Altiscale was founded by Raymie Stata who worked seven years at the birthplace of Hadoop, Yahoo. Raymie was Yahoo’s chief architect and CTO and certainly brings significant technical and business experience to Altiscale. Something the investors impressed enough to fund Altiscale with $12 million.
You may not have heard about Altiscale yet. They are still in the stage of building up the core business. At the moment they
are limited to one computing centre in California have data centres at the west and east coast of the USA with high-speed connections to AWS to ensure AWS customers fast transactions to and from their new clusters. This can be a limiting factor for European customers, who may have to process data in the European Union. Altiscale will have to address this and probably will add other data processing locations. This would have the added benefit of reducing their geographic risk exposure.
Hadoop as a Service, on metal
Altiscale sets itself apart from the likes of EMR and Qubole by going a little against the trend. It does not use (hypervisor) virtualization. Cloud service providers use virtualization to commoditize computing resources, i.e. to run somewhat standardized virtual servers on a variety of real hardware. Virtualising these commodity services, however, incurs a performance penalty for the additional abstraction layer between the operating system and the hardware.
Altiscale proposes that it can offer much more performant services by using containers instead of virtualization (although some might call containers just another sort of virtualization). Containers effectively share the same operating system on a machine but have separated resource, e.g. two guests would use the same Linux installation but each would have a separate filesystem and etc. This approach promises better performance over virtualization.
Additionally, using their own hardware and not using cloud services like EC2 allows Altiscale to optimize the network and servers to the specific needs of Hadoop deployments. The first customers (at the moment still running on separate clusters and not using shared servers with containers) experience speedups of up to tenfold over their previous cloud deployments according to Altiscale.
Hadoop-as-a-Service removes the choice of distribution from customers, which can be limiting. Currently, Altiscale is aiming at supporting BigTop releases of Hadoop. BigTop is an Apache project focusing on packaging and testing Hadoop releases. Altiscale focuses on Hadoop with YARN releases and aims to provide two versions of Hadoop, a stable and the latest version, which should cover most customers requests.

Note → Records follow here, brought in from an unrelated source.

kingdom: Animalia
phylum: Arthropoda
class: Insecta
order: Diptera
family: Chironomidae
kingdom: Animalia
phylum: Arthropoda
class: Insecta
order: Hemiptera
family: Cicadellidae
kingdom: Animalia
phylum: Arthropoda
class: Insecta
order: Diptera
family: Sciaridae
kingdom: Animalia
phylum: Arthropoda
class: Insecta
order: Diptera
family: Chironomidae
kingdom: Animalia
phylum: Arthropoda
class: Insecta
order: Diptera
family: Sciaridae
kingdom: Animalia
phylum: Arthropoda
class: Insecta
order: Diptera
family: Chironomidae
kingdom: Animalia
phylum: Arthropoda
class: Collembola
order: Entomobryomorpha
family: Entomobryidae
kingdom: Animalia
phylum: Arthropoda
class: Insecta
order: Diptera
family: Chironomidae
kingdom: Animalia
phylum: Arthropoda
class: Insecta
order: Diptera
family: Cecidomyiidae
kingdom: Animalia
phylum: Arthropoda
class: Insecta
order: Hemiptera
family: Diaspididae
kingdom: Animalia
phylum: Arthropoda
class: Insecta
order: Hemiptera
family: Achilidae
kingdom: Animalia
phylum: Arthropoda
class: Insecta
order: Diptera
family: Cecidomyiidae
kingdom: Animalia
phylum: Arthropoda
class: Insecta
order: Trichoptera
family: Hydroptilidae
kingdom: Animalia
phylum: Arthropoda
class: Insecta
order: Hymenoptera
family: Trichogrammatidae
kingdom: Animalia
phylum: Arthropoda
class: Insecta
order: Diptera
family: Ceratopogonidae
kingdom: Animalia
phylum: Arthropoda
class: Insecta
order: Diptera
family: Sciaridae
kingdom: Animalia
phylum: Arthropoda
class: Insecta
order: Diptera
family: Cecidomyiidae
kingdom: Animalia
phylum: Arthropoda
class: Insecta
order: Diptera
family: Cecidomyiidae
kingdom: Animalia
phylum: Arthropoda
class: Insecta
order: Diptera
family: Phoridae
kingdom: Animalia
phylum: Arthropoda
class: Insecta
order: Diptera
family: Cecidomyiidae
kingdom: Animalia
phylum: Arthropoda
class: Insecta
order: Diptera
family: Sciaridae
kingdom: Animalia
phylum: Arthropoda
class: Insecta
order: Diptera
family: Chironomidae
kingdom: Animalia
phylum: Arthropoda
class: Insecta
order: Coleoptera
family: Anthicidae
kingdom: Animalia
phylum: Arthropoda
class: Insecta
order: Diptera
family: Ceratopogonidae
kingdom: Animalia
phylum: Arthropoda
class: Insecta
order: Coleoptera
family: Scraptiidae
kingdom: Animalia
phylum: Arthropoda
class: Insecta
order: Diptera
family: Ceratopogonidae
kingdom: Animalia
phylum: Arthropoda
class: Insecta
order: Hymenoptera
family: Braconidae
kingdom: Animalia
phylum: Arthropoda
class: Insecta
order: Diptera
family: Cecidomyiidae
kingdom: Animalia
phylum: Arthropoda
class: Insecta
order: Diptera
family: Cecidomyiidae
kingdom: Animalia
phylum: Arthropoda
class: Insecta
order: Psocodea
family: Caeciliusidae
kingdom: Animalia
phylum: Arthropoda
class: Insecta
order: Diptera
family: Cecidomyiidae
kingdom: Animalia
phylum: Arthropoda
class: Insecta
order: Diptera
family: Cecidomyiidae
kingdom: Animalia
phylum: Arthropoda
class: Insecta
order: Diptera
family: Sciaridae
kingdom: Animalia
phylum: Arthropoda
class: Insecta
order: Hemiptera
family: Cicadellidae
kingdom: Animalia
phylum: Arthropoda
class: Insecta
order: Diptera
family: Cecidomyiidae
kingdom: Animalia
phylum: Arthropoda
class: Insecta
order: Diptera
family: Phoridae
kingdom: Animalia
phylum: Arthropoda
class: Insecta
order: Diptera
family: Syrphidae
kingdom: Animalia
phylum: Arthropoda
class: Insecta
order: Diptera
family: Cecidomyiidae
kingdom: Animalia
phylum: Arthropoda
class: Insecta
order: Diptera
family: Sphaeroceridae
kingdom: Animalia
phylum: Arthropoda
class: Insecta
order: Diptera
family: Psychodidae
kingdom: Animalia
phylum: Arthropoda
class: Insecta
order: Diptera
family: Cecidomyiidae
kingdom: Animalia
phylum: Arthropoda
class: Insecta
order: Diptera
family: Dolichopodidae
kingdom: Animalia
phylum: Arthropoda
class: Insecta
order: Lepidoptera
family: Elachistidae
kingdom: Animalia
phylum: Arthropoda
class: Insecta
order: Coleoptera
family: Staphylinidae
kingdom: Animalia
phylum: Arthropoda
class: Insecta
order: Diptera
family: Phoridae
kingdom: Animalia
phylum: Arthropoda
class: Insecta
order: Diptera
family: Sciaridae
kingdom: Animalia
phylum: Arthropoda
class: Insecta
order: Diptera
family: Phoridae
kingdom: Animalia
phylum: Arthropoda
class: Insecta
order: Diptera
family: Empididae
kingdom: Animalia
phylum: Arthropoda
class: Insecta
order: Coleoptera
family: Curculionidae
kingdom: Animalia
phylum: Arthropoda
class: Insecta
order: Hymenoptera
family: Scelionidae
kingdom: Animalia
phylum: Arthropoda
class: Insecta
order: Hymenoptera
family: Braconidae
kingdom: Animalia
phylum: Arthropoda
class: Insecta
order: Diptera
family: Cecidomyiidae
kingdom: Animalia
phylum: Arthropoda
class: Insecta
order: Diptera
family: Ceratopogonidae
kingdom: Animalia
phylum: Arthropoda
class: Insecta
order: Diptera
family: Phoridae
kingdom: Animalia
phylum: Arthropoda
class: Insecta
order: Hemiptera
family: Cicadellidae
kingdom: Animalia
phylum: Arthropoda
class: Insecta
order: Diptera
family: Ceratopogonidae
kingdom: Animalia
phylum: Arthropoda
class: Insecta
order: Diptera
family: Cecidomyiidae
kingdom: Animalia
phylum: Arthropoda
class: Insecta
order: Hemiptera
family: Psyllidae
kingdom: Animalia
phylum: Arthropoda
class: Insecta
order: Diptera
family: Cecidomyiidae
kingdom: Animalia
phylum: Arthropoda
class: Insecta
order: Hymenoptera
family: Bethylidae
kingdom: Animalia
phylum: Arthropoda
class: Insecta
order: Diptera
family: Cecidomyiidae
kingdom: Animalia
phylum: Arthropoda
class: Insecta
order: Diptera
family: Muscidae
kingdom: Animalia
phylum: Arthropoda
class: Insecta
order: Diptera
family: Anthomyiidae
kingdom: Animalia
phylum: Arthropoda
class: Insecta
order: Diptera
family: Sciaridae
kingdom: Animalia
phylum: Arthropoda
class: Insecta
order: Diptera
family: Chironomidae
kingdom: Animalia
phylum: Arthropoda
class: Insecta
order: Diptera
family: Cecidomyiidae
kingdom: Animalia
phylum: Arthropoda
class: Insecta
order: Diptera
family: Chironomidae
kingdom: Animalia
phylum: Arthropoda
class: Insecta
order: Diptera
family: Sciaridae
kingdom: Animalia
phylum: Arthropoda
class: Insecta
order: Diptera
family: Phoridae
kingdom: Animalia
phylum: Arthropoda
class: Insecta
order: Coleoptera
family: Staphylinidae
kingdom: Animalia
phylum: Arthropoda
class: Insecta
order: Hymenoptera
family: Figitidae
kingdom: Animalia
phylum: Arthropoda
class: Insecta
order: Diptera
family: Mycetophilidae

Another attempt to differentiate themselves is how Altiscale bills its services. It is not the usual pay-as-you-go and more like a monthly flat-rate. The idea might be tempting to businesses. Firstly, it provides a switch from capital to operational expenditure, something offered by other Hadoop cloud services too. Beyond that, the flat-rate allows predictability since all services are included and storage, machine hours, services, etc. are not billed separately. The details are not publicly available yet. Surely, you should expect different packages with different prices bands for different usage types though.
Data inertia is a challenge
The entrance of another Hadoop-as-a-Service provider increases the choice to customers. Providing the service outside of AWS offers performance benefits that may attract customers. On the other side, the inertia of big data could be a tremendous stumbling block for Altiscale. It could be overcome by spanning data pipelines across providers. It is imaginable, for example, to source data from cloud services, e.g. from data mining or primary services, store and archive it on services like S3 and Glacier, with incremental exports to providers like Altiscale to process the raw data and return aggregated, enriched views back to services in the cloud.